■ Reading text
** Begin **
A branch predictor, a method of predicting a conditional branch and a digital signal processor incorporating the conditional branch predictor or the method. In one embodiment, the branch predictor includes: (1) static branch correction logic configured to employ a static branch prediction and a correction indicator associated with a particular conditional branch in a computer program to generate a corrected branch prediction pertaining to the particular conditional branch and (2) confidence state updating logic associated with the static branch correction logic and configured to employ the static branch prediction and a branch taken indicator associated with the particular conditional branch to update a confidence state associated with the particular conditional branch, the correction indicator based on the confidence state.

Description

    TECHNICAL FIELD OF THE PRESENT INVENTION
  • The present invention is directed, in general, to branch prediction, and, more specifically, to a branch predictor for a processor in which static branch predictions are improved and a method of predicting a conditional branch involving the correction of static branch predictions.
  • BACKGROUND OF THE PRESENT INVENTION
  • Digital signal processors (DSPS) play ever-increasing roles in a wide variety of electronic devices, including cellular telephones and video receivers. These devices generally process digital streams of audio and video data of relatively high quality. Thus, their DSPs must be able to handle quantities of data arriving at high rates without introducing significant latency.
  • DSPs, like many modern processors, use instruction pipelining to increase the throughput of instruction execution. A pipeline is analogous to an assembly line, in which the instruction is processed in stages, each stage completing in one clock cycle. Because an instruction takes multiple clock cycles to complete execution, rather than waiting until that instruction is complete, throughput is increased by beginning processing of the next instruction in the sequence before the first instruction completes processing. Thus for a pipeline with a depth of N stages, as many as N instructions may be simultaneously executing at various stages of completion.
  • As long as instructions are processed in sequential order, a pipeline processes instructions in a highly efficient manner. However, when a branch instruction in the instruction sequence is encountered, significant inefficiency may result. The instruction sequence after the branch instruction may follow a sequential path or a branch path, depending on the result of a branching condition. The branch condition is typically not resolved until the execution stage of the pipeline. Rather than wait until the branch condition is resolved, a processor typically follows the sequential path at least until the branch condition is resolved. If the branch condition resolves in favor of the sequential path, then no additional action need be taken. However, if the condition resolves in favor of the branch path, then the pipelined instructions following the branch instruction must be flushed from the pipeline, and the processor restored to its state at the point of the branch instruction. Instruction execution then resumes along the branch path. This recovery results in loss of precious time.
  • To increase the probability that the chosen path is the correct one, processors may employ a scheme to predict the outcome of the branch. One method of prediction is static prediction, in which the outcome of a branch instruction is predicted by the programmer or compiler, for example, and does not change in the course of program execution. Another method of prediction is dynamic prediction, in which the predicted outcome of a branch instruction may change during program execution. For example, a history of actual outcomes at a particular instruction may be used to generate the prediction of the next outcome of the branch at that instruction. Finally, a hybrid method may be used, which combines the attributes of the static and dynamic methods. For example, a static table may be provided to a processor at the beginning of program execution, but the table may be updated during program execution as program history determines that a different outcome is more probable than that stored in the static table.
** End **
[Raw records]
** Begin **
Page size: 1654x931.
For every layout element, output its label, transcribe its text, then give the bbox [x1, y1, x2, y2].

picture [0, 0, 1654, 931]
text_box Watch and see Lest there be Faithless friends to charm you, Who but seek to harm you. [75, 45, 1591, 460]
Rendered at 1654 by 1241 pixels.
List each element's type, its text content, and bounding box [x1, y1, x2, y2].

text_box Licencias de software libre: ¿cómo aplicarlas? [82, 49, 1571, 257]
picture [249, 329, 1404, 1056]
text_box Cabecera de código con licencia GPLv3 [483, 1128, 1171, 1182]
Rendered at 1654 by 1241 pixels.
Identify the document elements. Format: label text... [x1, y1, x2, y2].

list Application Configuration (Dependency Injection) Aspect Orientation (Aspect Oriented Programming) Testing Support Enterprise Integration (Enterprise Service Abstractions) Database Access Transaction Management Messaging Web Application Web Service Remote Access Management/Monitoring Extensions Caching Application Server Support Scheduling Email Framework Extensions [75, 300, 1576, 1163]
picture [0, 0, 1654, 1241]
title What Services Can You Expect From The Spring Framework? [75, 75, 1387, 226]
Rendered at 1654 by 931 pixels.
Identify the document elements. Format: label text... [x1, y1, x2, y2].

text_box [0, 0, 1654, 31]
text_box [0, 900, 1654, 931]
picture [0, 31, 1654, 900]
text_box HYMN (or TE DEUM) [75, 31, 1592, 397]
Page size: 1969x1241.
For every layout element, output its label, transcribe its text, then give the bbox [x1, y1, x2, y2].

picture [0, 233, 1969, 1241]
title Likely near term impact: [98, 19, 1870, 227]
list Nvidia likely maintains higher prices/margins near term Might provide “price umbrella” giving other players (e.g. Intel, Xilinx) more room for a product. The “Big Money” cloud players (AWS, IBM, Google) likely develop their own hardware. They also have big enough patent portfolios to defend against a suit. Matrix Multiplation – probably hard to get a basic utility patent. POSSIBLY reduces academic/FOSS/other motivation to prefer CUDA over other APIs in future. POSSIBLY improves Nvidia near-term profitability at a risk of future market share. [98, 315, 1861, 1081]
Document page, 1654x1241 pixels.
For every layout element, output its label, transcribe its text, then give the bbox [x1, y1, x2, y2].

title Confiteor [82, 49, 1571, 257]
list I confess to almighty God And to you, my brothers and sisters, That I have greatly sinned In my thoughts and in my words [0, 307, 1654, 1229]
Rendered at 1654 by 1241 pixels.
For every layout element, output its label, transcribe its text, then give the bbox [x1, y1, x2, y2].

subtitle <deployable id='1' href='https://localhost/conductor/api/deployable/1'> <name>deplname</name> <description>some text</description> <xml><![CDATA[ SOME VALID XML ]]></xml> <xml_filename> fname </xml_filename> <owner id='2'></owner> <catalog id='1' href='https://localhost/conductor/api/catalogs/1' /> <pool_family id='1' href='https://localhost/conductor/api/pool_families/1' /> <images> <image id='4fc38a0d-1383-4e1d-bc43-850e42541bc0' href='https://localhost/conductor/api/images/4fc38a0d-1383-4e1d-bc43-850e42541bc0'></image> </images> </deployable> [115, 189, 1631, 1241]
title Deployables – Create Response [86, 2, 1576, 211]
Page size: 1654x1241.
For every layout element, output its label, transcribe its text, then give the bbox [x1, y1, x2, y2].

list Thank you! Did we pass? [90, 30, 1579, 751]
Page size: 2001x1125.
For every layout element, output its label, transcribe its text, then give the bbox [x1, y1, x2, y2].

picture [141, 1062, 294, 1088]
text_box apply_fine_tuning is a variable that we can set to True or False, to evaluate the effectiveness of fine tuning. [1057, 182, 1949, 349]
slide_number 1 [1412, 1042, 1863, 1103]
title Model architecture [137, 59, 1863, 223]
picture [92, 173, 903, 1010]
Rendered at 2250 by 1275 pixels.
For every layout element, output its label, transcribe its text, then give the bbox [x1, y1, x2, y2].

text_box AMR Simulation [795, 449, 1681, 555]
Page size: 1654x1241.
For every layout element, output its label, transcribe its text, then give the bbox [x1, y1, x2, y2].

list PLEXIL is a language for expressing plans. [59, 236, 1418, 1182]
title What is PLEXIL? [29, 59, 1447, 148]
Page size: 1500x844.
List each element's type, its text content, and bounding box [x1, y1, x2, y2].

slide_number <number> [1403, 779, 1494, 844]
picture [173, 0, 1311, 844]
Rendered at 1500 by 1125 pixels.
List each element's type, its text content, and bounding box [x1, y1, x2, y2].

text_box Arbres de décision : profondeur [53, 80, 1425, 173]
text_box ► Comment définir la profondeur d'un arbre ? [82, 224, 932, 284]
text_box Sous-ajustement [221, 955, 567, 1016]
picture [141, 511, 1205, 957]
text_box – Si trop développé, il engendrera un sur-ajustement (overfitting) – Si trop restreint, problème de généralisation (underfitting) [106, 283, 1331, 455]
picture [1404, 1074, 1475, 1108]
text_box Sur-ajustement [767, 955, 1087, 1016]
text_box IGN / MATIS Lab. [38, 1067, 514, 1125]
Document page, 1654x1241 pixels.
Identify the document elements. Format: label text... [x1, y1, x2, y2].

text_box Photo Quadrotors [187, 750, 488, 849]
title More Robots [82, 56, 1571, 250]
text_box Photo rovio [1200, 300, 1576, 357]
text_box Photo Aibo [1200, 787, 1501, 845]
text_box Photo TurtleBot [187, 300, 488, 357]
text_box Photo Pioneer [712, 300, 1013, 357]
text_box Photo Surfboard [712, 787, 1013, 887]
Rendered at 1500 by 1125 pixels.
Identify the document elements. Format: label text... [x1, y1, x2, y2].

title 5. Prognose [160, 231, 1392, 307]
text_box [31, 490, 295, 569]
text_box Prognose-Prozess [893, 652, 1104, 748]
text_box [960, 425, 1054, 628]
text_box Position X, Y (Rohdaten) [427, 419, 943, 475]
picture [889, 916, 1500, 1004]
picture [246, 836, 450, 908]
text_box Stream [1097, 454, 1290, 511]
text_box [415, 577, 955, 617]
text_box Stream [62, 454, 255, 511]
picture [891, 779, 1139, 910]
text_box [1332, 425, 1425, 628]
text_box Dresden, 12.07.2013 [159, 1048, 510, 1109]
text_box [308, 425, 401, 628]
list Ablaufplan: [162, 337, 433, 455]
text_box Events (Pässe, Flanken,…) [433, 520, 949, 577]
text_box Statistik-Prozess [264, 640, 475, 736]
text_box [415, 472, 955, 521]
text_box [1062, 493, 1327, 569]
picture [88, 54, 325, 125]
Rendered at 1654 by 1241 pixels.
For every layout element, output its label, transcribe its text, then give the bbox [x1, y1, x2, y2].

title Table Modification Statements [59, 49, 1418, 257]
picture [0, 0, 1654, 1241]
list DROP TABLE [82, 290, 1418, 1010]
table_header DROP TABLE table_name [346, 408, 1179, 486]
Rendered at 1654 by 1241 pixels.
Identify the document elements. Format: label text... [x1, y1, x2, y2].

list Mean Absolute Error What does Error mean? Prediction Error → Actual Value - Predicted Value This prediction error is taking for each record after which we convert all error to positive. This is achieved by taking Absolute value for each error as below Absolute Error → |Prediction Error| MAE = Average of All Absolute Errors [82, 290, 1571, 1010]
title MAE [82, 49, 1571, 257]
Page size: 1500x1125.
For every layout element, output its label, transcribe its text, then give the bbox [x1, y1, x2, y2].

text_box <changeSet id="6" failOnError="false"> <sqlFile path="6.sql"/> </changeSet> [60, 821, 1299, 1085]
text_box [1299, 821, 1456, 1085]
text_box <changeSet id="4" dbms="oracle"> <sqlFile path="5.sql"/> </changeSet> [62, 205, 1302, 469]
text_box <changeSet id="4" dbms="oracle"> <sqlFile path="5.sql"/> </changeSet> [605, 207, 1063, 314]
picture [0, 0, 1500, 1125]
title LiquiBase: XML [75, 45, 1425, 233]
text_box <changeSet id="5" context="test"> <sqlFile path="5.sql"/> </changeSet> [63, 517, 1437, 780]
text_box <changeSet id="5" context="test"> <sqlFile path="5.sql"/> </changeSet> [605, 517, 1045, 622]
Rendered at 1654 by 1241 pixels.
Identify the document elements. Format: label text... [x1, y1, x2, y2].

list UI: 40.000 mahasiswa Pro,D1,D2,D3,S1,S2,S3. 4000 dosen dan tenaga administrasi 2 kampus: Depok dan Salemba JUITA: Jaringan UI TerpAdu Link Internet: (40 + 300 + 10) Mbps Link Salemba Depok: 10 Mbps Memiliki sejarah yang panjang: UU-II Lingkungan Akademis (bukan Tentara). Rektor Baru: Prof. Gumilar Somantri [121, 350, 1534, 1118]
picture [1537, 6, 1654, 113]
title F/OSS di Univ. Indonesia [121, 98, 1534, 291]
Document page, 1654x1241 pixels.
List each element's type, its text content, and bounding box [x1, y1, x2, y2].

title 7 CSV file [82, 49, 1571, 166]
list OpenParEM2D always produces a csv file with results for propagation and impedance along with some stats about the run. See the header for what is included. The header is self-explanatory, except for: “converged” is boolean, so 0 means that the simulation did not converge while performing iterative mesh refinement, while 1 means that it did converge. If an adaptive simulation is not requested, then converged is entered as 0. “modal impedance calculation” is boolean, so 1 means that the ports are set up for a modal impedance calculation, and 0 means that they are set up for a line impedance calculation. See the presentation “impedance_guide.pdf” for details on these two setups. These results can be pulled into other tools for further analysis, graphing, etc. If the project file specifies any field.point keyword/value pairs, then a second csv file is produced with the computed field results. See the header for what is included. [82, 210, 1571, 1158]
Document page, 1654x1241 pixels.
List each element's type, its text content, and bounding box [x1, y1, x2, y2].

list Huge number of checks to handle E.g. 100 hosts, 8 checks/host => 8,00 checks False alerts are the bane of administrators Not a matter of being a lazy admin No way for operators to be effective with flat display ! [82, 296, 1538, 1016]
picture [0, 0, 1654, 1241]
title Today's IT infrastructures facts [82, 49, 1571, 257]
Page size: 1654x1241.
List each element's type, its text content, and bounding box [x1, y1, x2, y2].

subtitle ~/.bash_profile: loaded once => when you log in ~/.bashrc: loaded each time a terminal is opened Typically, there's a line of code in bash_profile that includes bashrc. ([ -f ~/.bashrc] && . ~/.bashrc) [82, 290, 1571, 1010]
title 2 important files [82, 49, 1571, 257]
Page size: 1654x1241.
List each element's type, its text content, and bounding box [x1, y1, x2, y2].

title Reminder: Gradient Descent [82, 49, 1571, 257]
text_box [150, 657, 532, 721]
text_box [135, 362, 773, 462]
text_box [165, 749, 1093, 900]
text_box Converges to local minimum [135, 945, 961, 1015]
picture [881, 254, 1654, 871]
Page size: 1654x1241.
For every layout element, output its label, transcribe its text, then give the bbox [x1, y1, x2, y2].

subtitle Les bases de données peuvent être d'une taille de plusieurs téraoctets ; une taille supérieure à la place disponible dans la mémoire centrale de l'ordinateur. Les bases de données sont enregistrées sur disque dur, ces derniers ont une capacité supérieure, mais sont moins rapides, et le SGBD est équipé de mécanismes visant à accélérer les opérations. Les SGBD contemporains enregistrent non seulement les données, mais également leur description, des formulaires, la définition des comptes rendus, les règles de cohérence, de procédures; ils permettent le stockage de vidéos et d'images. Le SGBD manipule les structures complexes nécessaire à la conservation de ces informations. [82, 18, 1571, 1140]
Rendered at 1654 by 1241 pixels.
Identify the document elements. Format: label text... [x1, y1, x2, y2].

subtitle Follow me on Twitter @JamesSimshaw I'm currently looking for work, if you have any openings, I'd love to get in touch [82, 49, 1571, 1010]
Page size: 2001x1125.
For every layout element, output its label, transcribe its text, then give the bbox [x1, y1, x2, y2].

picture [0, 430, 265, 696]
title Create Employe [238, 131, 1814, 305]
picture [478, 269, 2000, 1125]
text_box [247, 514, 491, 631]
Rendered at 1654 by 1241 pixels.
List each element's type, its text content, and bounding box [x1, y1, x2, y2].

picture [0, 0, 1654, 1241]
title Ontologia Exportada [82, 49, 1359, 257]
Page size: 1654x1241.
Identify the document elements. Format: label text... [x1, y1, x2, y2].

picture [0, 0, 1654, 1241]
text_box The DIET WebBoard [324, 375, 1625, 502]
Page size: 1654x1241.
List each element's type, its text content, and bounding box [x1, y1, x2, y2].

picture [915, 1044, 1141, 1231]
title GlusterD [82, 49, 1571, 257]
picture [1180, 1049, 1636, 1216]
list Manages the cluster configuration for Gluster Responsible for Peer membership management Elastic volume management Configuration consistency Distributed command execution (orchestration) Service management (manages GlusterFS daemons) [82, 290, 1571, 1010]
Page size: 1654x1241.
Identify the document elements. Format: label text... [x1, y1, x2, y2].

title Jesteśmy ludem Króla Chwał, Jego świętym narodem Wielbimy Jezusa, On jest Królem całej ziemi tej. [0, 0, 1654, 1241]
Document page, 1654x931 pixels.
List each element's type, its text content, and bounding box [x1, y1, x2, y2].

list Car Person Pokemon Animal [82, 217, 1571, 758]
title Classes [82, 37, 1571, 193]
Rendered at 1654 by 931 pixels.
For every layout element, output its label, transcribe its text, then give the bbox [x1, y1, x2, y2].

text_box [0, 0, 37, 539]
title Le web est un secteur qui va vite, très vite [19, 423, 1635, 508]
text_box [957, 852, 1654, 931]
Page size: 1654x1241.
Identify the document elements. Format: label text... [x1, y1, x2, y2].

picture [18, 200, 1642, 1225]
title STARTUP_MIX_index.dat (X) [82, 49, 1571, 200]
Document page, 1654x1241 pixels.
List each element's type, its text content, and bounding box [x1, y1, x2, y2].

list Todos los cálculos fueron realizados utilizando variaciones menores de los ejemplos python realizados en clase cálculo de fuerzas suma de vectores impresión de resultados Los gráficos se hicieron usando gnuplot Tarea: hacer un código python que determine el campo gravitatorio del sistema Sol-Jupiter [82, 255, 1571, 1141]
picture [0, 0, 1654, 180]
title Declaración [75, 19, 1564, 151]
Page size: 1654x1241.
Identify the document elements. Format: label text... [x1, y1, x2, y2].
** End **
■ To do
1. Answer these from the text on branch prediction:
(a) What two devices are named as examples of where digital signal processors are used?
(b) At what stage of the pipeline is the branch condition usually resolved?
(c) In static prediction, who is given as an example of who predicts a branch's outcome?
2. Write the next part of the text on branch prediction, picking up right after its last sentence.
The records are separate from the text on branch prediction.

■ Results for each task
1.
(a) Cellular telephones and video receivers.
(b) The execution stage.
(c) The programmer or compiler.

2.
  • Various hybrid branch prediction methods are known in the art. One technique uses a history of branch predictions corresponding to a branch address to predict the outcome of a future branch at that instruction address. To save space in a history table, a number of lower order bits of the instruction address may be used to address the history table. This may result in aliasing of the history of different branch instructions with identical lower order bits. Thus, the designer must compromise reduction of size of the history table with an increasing likelihood of aliasing. A method of hybrid branch prediction that reduces the impact of aliasing would allow the designer to reduce the size of the history table below that which might otherwise be practical, reducing chip size and cost.
  • Therefore, what is needed is a hybrid branch prediction method that is relatively insensitive to aliasing effects, thereby allowing a smaller branch history table.
  • SUMMARY OF THE PRESENT INVENTION
  • To address the above-discussed deficiencies of the prior art, the present invention provides, in one aspect, a branch predictor. In one embodiment, the branch predictor includes: (1) static branch correction logic configured to employ a static branch prediction and a correction indicator associated with a particular conditional branch in a computer program to generate a corrected branch prediction pertaining to the particular conditional branch and (2) confidence state updating logic associated with the static branch correction logic and configured to employ the static branch prediction and a branch taken indicator associated with the particular conditional branch to update a confidence state associated with the particular conditional branch, the correction indicator based on the confidence state.
  • In another aspect, the present invention provides a method of predicting a conditional branch. In one embodiment, the method includes: (1) employing a static branch prediction and a correction indicator associated with a particular conditional branch in a computer program to generate a corrected branch prediction pertaining to the particular conditional branch and (2) employing the static branch prediction and a branch taken indicator associated with the particular conditional branch to update a confidence state associated with the particular conditional branch, the correction indicator based on the confidence state.
  • In yet another aspect, the present invention provides a DSP. In one aspect, the DSP includes: (1) a pipeline having stages and configured to execute a computer program containing conditional branches, (2) static branch correction logic configured to employ a static branch prediction and a correction indicator associated with a particular conditional branch in the computer program to generate a corrected branch prediction pertaining to the particular conditional branch, (3) confidence state updating logic associated with the static branch correction logic and configured to employ the static branch prediction and a branch taken indicator associated with the particular conditional branch to update a confidence state associated with the particular conditional branch, the correction indicator based on the confidence state and (4) registers associated with corresponding ones of the pipeline stages configured to shift the confidence state therethrough as the particular conditional branch travels through the corresponding pipeline stages.
  • The foregoing has outlined preferred and alternative features of the present invention so that those skilled in the art may better understand the detailed description of the present invention that follows. Additional features of the present invention will be described hereinafter that form the subject of the claims of the present invention. Those skilled in the art should appreciate that they can readily use the disclosed conception and specific embodiment as a basis for designing or modifying other structures for carrying out the same purposes of the present invention. Those skilled in the art should also realize that such equivalent constructions do not depart from the spirit and scope of the present invention.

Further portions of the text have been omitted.